Unlike traditional node pool management, where administrators must predefine VM sizes and node pool configurations, NAP analyzes the resource requests of unscheduled pods and determines the optimal VM SKU and configuration to satisfy those requirements. It then creates new node pools on demand, using Azure VM SKUs that best fit the workload’s needs for CPU, memory, GPU, architecture, and other capabilities.

NAP continuously monitors the cluster for pending pods and uses a set of selectors and requirements to match workloads to the most suitable VM types. It supports both spot and on-demand instances, multiple architectures (AMD64, ARM64), and can be customized to prefer certain VM families or sizes. Node pools are created, scaled, and consolidated automatically, optimizing for cost and efficiency.

Node Pool Configuration: Limits and Weights

Node Autoprovisioner allows fine-grained control over how node pools are created and managed. Administrators can set constraints and preferences to ensure workloads are scheduled onto the most appropriate nodes, while managing cost and resource usage.

Configuration Option	Description
VM Family/Type	Restrict node pools to specific VM families (e.g., D, E, F) or types (e.g., GPU, ARM64).
CPU/Memory Limits	Set minimum and maximum CPU/memory for node pools to control resource allocation and quotas.
GPU Requirements	Specify if workloads require GPU-enabled nodes.
Availability Zones	Limit node pools to specific Azure availability zones for resilience.
Node Pool Weights	Assign weights to pools to influence scheduling preference when multiple pools match.
Spot/On-Demand	Choose between spot and on-demand VM instances for cost optimization.
Consolidation Policies	Control when underutilized or empty nodes are removed to optimize costs.

Limits

CPU/Memory: Prevents over-provisioning and helps manage Azure subscription quotas. For example, you can set a maximum of 32 vCPUs per pool, or restrict memory to 128GiB.
VM Family/Type: Ensures workloads only run on compatible hardware (e.g., restrict to GPU nodes for ML workloads).
Availability Zones: Improves fault tolerance by spreading node pools across zones.

Weights

When multiple pools satisfy a pod’s requirements, weights determine which pool is preferred. Higher weights increase the likelihood of scheduling onto that pool. This is useful for cost management (e.g., prefer spot pools) or hardware affinity. An example of using weights could be assigning a higher weight to a spot instance pool so that this is preferred, but if no spot nodes are available they will fall back to an on-demand pool.

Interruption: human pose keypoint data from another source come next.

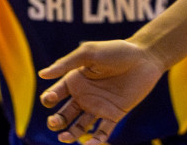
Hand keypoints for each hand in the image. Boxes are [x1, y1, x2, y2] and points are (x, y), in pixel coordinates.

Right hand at [37, 40, 162, 143]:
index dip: (49, 98)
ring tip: (64, 138)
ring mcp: (98, 107)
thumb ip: (66, 64)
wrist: (144, 58)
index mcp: (74, 80)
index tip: (50, 99)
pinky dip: (95, 141)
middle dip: (56, 120)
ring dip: (71, 134)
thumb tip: (42, 74)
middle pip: (65, 113)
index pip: (55, 94)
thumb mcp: (88, 53)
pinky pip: (103, 131)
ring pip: (80, 126)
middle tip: (53, 123)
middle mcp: (84, 95)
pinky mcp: (114, 115)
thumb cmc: (114, 51)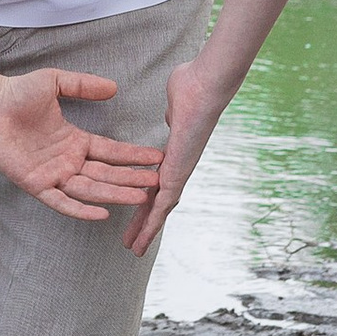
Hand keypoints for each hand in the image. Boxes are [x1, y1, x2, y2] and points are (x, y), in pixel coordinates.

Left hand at [0, 68, 164, 223]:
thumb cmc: (17, 92)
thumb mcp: (56, 82)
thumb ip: (84, 86)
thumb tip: (114, 88)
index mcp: (75, 141)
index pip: (111, 152)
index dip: (134, 156)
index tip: (157, 158)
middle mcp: (68, 160)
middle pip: (106, 174)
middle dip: (132, 179)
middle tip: (157, 184)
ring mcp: (53, 174)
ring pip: (90, 189)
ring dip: (115, 194)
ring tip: (139, 198)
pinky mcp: (36, 184)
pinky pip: (62, 202)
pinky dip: (81, 209)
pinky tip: (102, 215)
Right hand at [123, 53, 233, 257]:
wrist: (204, 85)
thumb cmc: (191, 86)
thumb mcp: (174, 105)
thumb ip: (172, 114)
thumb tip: (172, 115)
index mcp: (174, 153)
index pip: (156, 182)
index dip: (146, 199)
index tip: (135, 209)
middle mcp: (178, 167)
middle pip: (158, 202)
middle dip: (144, 222)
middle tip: (132, 241)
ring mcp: (180, 172)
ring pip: (161, 210)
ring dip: (147, 231)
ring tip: (134, 250)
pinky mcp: (178, 174)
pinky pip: (163, 205)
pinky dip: (152, 224)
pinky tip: (142, 239)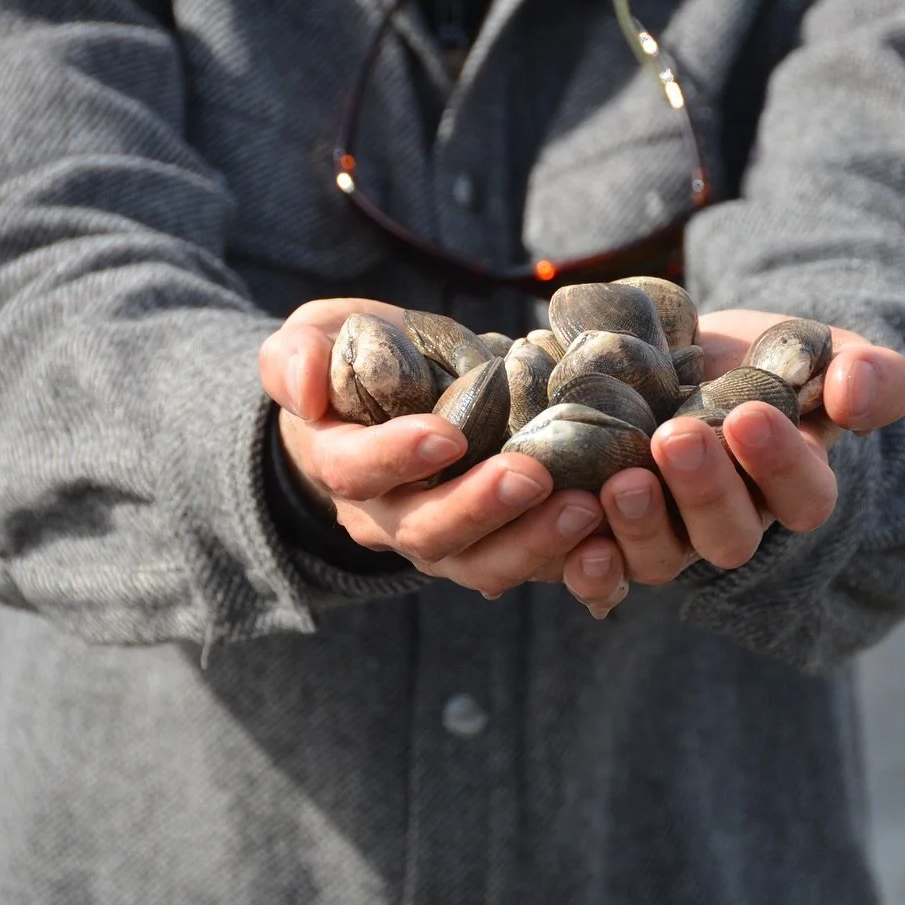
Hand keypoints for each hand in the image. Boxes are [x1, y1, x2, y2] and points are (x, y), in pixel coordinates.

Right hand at [258, 299, 605, 596]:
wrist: (395, 397)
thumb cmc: (352, 360)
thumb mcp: (311, 338)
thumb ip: (295, 356)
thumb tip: (303, 389)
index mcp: (340, 463)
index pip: (358, 472)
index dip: (397, 457)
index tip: (446, 434)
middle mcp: (388, 515)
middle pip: (427, 533)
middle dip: (480, 508)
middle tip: (534, 476)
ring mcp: (444, 537)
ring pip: (480, 564)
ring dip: (533, 542)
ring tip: (586, 508)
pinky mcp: (496, 543)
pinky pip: (528, 567)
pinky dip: (569, 560)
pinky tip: (608, 536)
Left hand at [560, 309, 904, 616]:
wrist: (690, 351)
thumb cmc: (769, 356)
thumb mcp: (827, 350)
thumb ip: (868, 372)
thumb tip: (854, 393)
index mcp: (792, 487)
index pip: (803, 497)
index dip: (779, 464)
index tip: (749, 414)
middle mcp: (730, 523)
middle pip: (729, 537)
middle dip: (704, 491)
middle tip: (676, 436)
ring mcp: (668, 534)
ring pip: (662, 559)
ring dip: (641, 526)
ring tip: (622, 480)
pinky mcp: (609, 532)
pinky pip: (601, 570)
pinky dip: (587, 564)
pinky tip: (573, 527)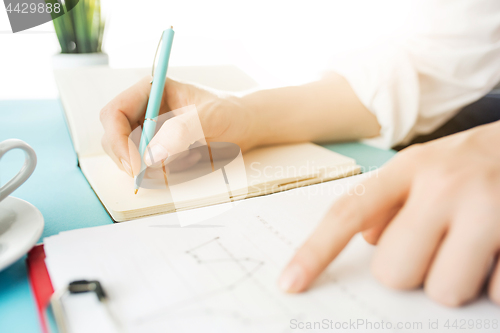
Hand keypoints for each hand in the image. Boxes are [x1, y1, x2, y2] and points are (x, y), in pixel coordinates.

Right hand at [99, 76, 256, 176]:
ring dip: (152, 168)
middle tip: (158, 173)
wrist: (244, 124)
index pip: (114, 114)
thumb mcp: (208, 118)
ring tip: (188, 159)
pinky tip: (189, 161)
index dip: (117, 140)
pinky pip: (147, 167)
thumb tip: (151, 156)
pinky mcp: (157, 147)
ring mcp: (149, 130)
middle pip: (114, 139)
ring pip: (129, 157)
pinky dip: (164, 172)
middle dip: (132, 159)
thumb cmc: (229, 112)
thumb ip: (180, 132)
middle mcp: (144, 109)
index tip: (135, 165)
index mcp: (150, 90)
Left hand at [279, 121, 499, 306]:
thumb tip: (367, 239)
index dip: (315, 252)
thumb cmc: (472, 163)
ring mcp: (489, 208)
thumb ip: (389, 201)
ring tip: (471, 251)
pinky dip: (494, 285)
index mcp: (409, 168)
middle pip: (392, 271)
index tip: (290, 284)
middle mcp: (443, 184)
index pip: (349, 213)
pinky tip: (499, 255)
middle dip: (410, 271)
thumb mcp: (425, 167)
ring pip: (442, 290)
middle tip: (434, 248)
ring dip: (452, 282)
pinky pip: (495, 295)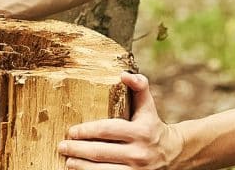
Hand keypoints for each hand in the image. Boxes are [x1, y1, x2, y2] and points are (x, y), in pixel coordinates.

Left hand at [58, 72, 183, 169]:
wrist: (172, 153)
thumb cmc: (153, 125)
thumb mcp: (148, 106)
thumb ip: (139, 86)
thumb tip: (123, 75)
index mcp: (141, 131)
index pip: (107, 130)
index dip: (86, 131)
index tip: (71, 131)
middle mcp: (139, 152)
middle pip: (100, 152)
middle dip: (77, 150)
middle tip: (62, 146)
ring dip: (81, 166)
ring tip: (68, 161)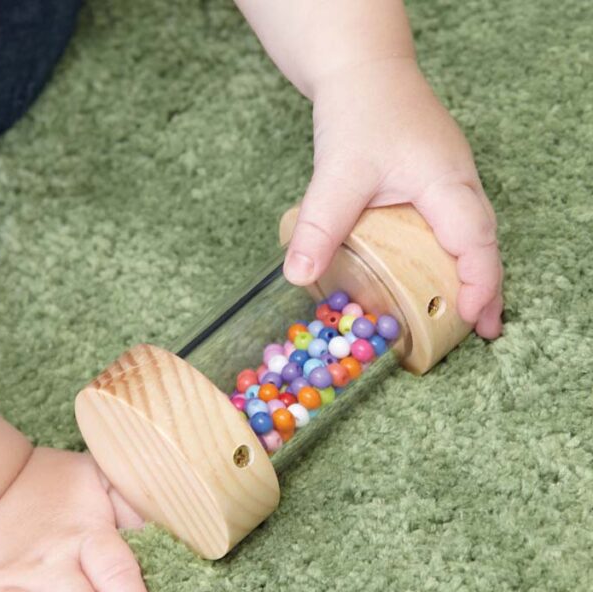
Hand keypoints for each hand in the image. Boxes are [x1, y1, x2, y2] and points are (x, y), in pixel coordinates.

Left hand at [284, 58, 502, 338]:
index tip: (470, 318)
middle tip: (480, 331)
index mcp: (446, 181)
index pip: (474, 239)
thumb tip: (298, 277)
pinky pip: (451, 224)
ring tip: (463, 312)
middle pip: (482, 241)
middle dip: (484, 287)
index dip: (478, 282)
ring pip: (470, 233)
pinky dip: (450, 254)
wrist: (362, 69)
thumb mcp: (337, 172)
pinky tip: (433, 272)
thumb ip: (320, 225)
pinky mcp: (432, 182)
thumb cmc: (360, 111)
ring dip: (470, 272)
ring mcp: (449, 181)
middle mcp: (458, 182)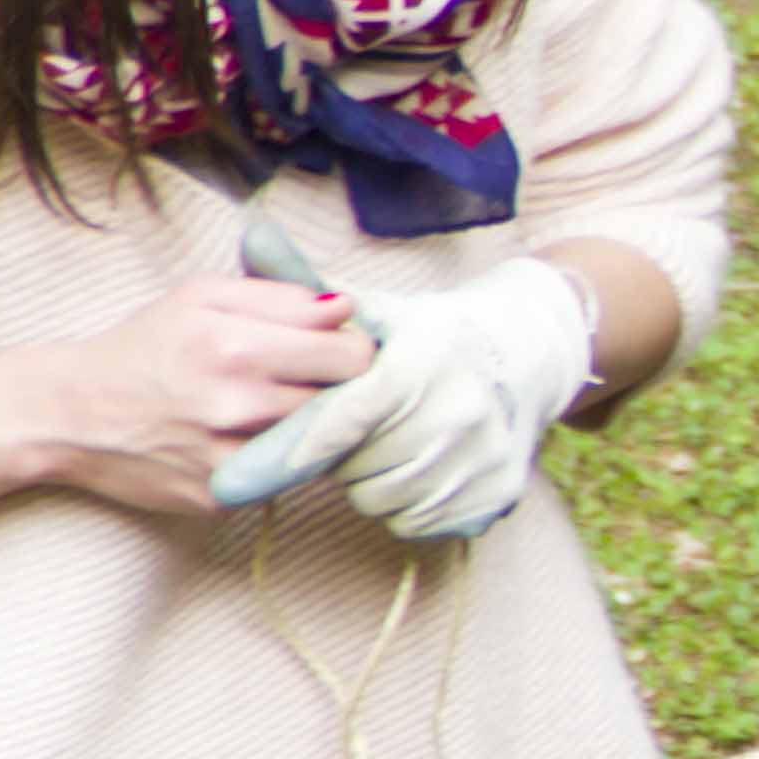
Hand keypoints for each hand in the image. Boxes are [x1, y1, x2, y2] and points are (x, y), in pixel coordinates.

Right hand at [25, 271, 375, 514]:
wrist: (68, 414)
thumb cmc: (142, 348)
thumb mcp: (200, 297)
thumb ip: (279, 297)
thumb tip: (345, 307)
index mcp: (235, 346)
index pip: (352, 356)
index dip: (354, 350)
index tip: (337, 348)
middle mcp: (236, 406)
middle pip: (343, 402)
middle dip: (335, 388)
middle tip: (306, 378)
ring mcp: (228, 458)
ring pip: (317, 442)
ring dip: (308, 425)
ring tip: (268, 406)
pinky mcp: (220, 497)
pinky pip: (279, 475)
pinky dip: (274, 458)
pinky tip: (241, 439)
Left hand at [205, 212, 600, 543]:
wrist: (530, 355)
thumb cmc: (434, 335)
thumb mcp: (378, 308)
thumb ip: (306, 286)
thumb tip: (252, 235)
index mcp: (416, 366)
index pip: (337, 421)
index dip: (282, 453)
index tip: (228, 483)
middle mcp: (455, 413)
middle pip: (353, 469)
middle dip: (341, 455)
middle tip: (361, 428)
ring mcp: (479, 458)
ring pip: (383, 500)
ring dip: (373, 481)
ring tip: (391, 444)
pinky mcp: (496, 494)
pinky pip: (419, 522)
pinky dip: (409, 505)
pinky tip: (421, 469)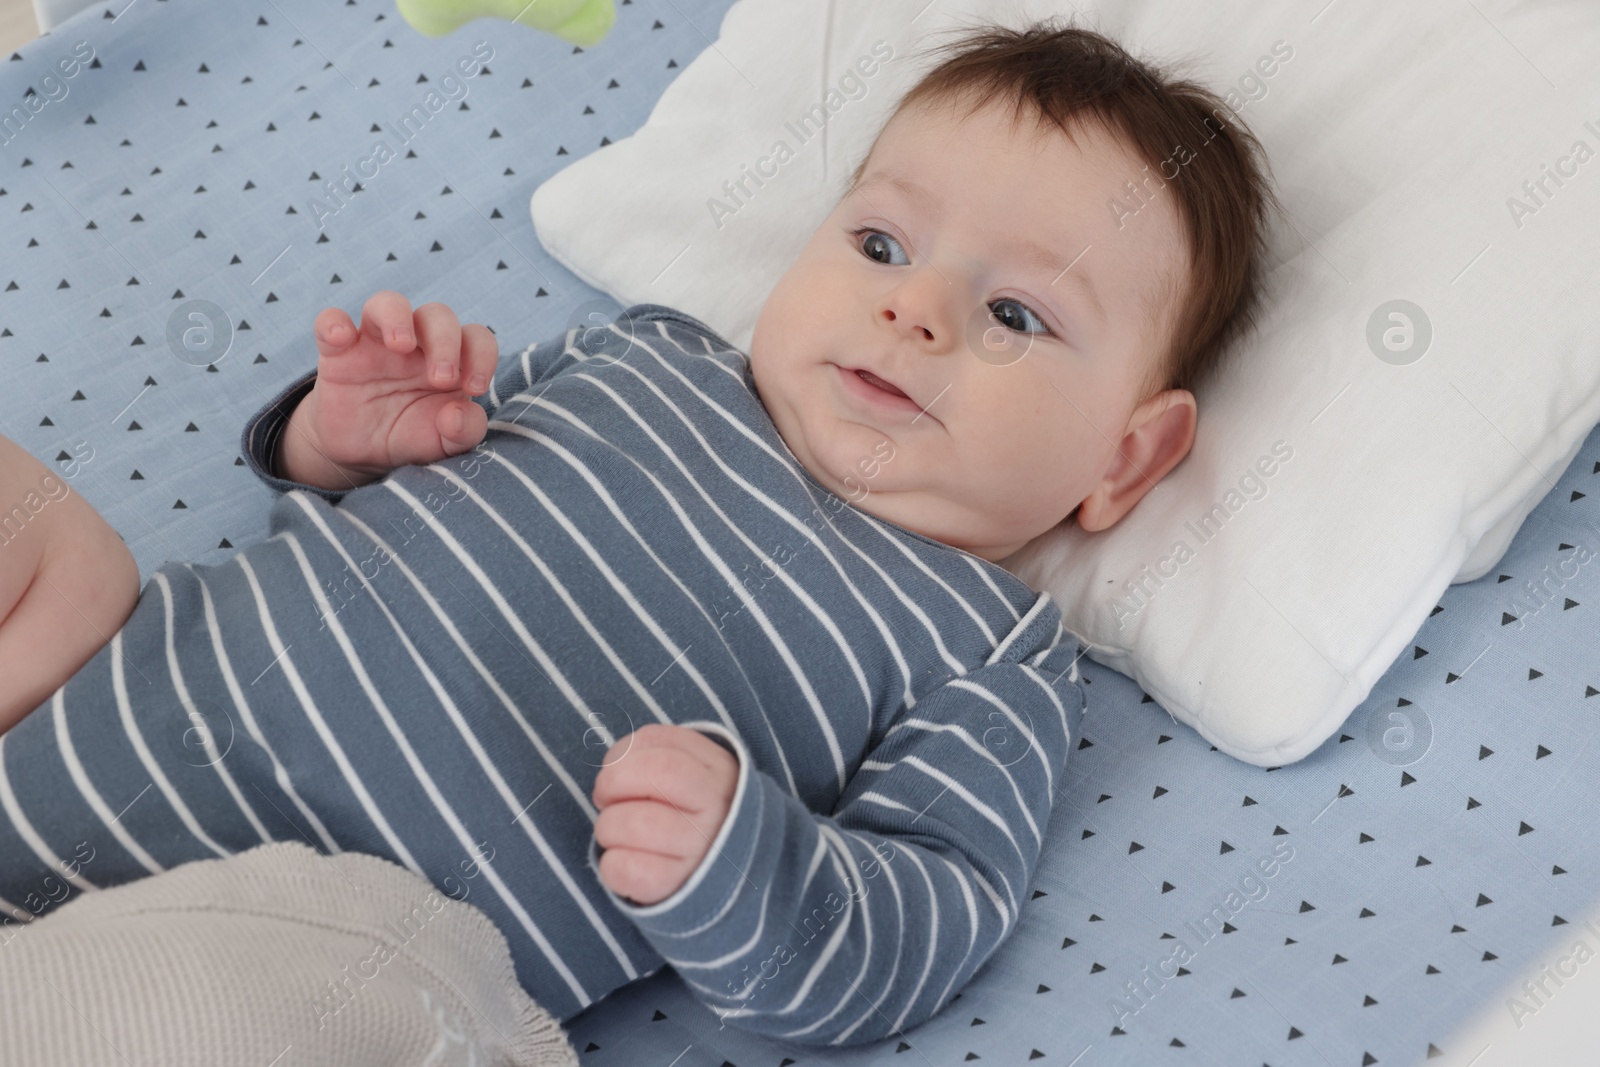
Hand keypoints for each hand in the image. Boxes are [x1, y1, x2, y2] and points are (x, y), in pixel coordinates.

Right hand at [286, 292, 497, 487]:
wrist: (364, 452)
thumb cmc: (413, 434)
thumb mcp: (445, 442)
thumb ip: (465, 431)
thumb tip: (457, 415)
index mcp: (452, 359)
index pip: (476, 338)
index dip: (482, 355)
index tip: (474, 388)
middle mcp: (418, 343)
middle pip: (437, 314)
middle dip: (445, 341)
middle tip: (440, 378)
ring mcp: (376, 342)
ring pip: (388, 303)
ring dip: (397, 317)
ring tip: (400, 345)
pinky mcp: (339, 352)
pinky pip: (331, 321)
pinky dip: (333, 322)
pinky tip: (341, 337)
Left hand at [592, 724, 738, 906]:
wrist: (719, 872)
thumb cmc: (688, 813)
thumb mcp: (688, 772)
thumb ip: (652, 756)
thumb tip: (611, 775)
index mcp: (717, 769)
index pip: (654, 741)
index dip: (621, 756)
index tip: (618, 771)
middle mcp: (717, 806)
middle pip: (654, 772)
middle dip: (611, 782)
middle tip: (606, 799)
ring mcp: (701, 847)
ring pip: (632, 823)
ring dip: (608, 827)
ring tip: (620, 835)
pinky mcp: (677, 884)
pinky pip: (625, 869)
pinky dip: (612, 865)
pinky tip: (627, 862)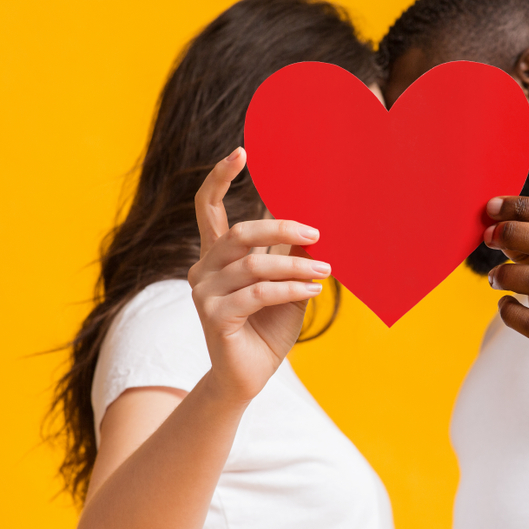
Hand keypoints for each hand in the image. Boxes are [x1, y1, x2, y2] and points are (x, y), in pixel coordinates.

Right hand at [187, 147, 330, 403]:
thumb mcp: (285, 282)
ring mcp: (203, 293)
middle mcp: (203, 269)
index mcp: (216, 255)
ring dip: (295, 267)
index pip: (207, 208)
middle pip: (239, 233)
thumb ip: (289, 253)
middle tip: (317, 233)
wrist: (248, 376)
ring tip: (326, 272)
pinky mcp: (213, 317)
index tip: (241, 152)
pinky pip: (257, 293)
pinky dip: (289, 290)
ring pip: (253, 265)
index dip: (220, 178)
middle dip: (281, 228)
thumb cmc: (267, 326)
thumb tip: (313, 222)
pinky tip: (312, 293)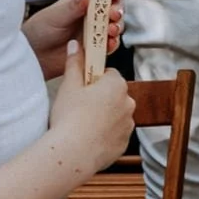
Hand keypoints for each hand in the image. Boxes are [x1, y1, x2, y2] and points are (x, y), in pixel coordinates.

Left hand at [24, 0, 126, 79]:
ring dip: (117, 26)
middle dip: (118, 8)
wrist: (34, 56)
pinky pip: (111, 44)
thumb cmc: (40, 30)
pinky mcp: (98, 46)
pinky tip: (108, 44)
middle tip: (113, 14)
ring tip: (110, 30)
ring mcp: (97, 29)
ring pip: (117, 24)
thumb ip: (72, 5)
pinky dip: (113, 43)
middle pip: (116, 5)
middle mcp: (94, 12)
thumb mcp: (54, 16)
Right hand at [51, 54, 135, 170]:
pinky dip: (104, 135)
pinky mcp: (124, 143)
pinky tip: (87, 138)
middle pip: (114, 95)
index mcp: (117, 85)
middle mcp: (129, 103)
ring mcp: (128, 124)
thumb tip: (76, 45)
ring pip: (115, 115)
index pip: (109, 74)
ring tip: (81, 124)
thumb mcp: (69, 86)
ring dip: (103, 117)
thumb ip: (75, 63)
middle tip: (78, 107)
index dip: (94, 80)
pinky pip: (114, 134)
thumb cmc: (69, 118)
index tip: (82, 88)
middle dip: (100, 98)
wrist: (72, 153)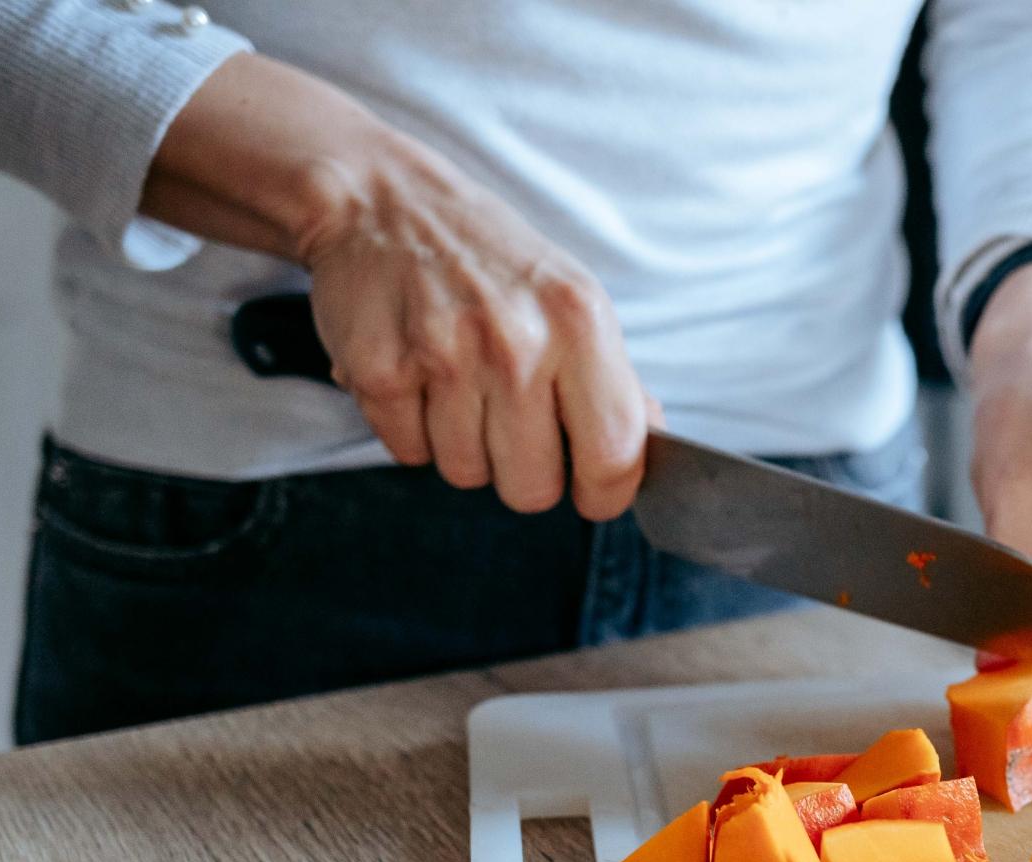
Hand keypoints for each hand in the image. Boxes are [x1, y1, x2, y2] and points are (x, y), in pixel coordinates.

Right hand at [145, 55, 650, 516]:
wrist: (380, 199)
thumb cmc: (487, 256)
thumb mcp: (572, 298)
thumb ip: (615, 379)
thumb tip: (651, 445)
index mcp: (579, 321)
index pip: (613, 457)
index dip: (604, 491)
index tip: (590, 486)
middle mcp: (516, 341)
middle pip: (533, 490)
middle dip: (523, 471)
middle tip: (510, 419)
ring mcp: (444, 357)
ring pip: (468, 475)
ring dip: (463, 446)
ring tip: (458, 383)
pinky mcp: (380, 372)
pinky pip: (409, 453)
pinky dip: (412, 429)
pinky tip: (418, 376)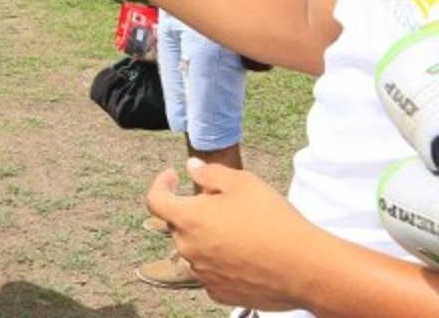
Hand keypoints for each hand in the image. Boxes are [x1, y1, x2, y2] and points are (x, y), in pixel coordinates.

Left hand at [145, 159, 317, 310]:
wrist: (305, 268)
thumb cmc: (273, 220)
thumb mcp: (242, 182)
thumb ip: (209, 173)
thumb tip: (191, 168)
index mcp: (188, 219)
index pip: (155, 200)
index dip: (161, 184)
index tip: (173, 176)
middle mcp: (188, 249)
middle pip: (179, 224)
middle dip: (194, 209)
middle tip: (224, 202)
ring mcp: (202, 274)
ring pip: (195, 248)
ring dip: (207, 236)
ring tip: (241, 230)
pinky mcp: (219, 292)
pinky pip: (210, 271)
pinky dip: (220, 260)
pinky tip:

Node Pool Configuration and Control

NAP uses Kubernetes custom resources (NodePool, AKSNodeClass) to define node pool requirements, limits, and disruption policies. Administrators can specify constraints such as VM family, CPU/memory limits, GPU requirements, and availability zones. Node pool weights can be set to influence scheduling preference when multiple pools are available.

Node pool consolidation policies (e.g., WhenUnderutilized, WhenEmpty) control when nodes are removed or replaced to optimize resource usage. Limits on CPU and memory can be set to prevent over-provisioning and manage Azure quota usage. Node image updates and Kubernetes upgrades are handled automatically, ensuring node pools remain up to date with the cluster control plane.

Limitations and Considerations

NAP is currently in preview and has several limitations:

Only Linux node pools are supported; Windows node pools are not available.
Custom kubelet configuration, IPv6 clusters, disk encryption sets, and some advanced networking features are not supported.
Cannot be enabled on clusters with Cluster Autoscaler active.
Network policy engine support is limited; Cilium is recommended, Calico is not supported.
Node pool configuration is subject to Azure quota and VM SKU availability in the region.
Node pool disruption and consolidation may cause pod rescheduling; disruption policies can be tuned to minimize impact.